Work order — Among the entries below, how many lines contain the string "moveTo"? Only the number, please.

Record extracts —
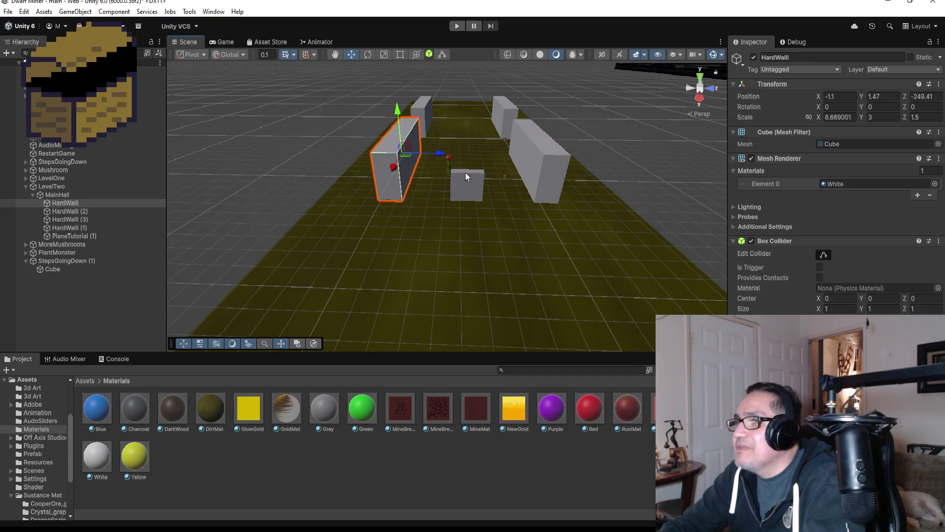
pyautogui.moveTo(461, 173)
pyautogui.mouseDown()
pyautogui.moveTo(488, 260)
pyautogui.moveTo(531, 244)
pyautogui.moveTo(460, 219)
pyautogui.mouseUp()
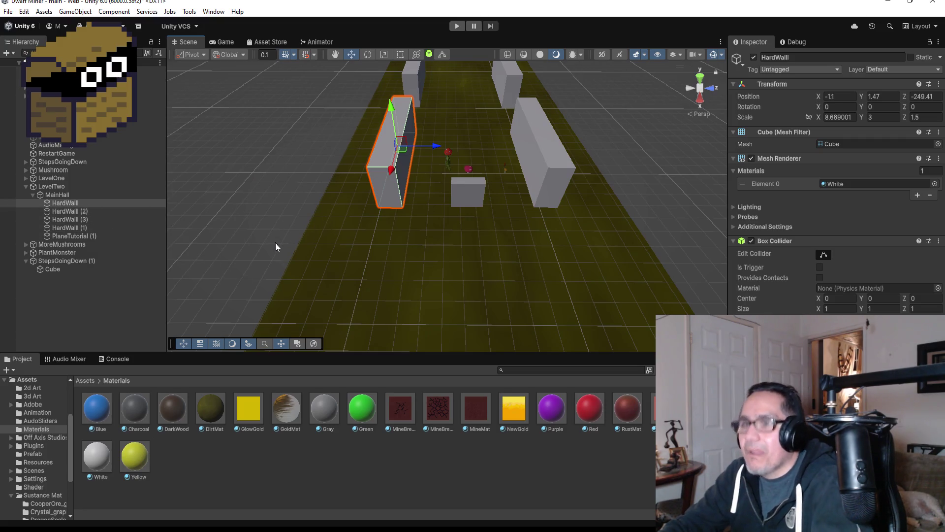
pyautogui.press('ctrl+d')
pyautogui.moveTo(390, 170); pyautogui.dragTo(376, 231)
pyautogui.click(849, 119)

---

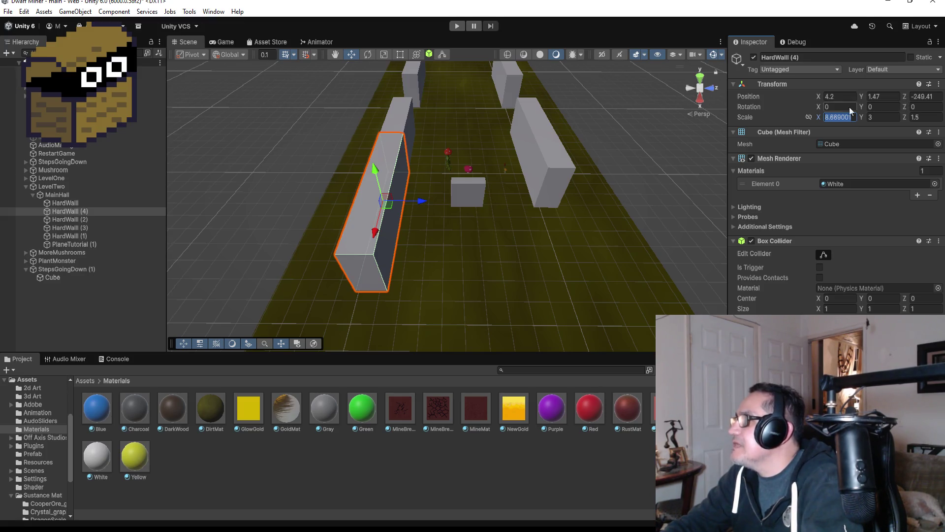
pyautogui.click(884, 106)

Response to this task — 5